BEGIN Entries supplied
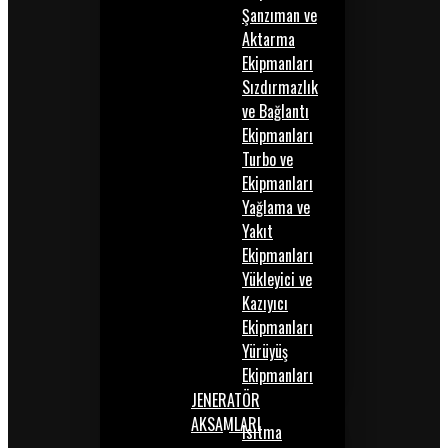
Şanzıman ve
Aktarma
Ekipmanları
Sızdırmazlık
ve Bağlantı
Ekipmanları
Turbo ve
Ekipmanları
Yağlama ve
Yakıt
Ekipmanları
Yükleyici ve
Kazıyıcı
Ekipmanları
Yürüyüş
Ekipmanları
JENERATÖR
AKSAMLARI
Isıtma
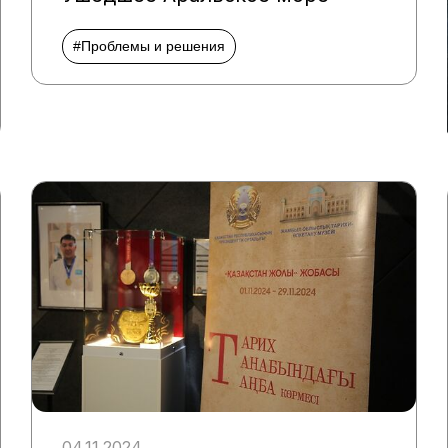
#Проблемы и решения
04.11.2024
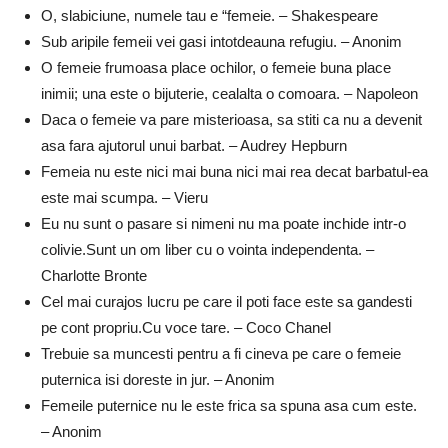
O, slabiciune, numele tau e “femeie. – Shakespeare
Sub aripile femeii vei gasi intotdeauna refugiu. – Anonim
O femeie frumoasa place ochilor, o femeie buna place
inimii; una este o bijuterie, cealalta o comoara. – Napoleon
Daca o femeie va pare misterioasa, sa stiti ca nu a devenit
asa fara ajutorul unui barbat. – Audrey Hepburn
Femeia nu este nici mai buna nici mai rea decat barbatul-ea
este mai scumpa. – Vieru
Eu nu sunt o pasare si nimeni nu ma poate inchide intr-o
colivie.Sunt un om liber cu o vointa independenta. –
Charlotte Bronte
Cel mai curajos lucru pe care il poti face este sa gandesti
pe cont propriu.Cu voce tare. – Coco Chanel
Trebuie sa muncesti pentru a fi cineva pe care o femeie
puternica isi doreste in jur. – Anonim
Femeile puternice nu le este frica sa spuna asa cum este.
– Anonim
END Entries supplied
Pick out every line of the records that contains the word "buna", treating uppercase and lowercase as different.

O femeie frumoasa place ochilor, o femeie buna place
Femeia nu este nici mai buna nici mai rea decat barbatul-ea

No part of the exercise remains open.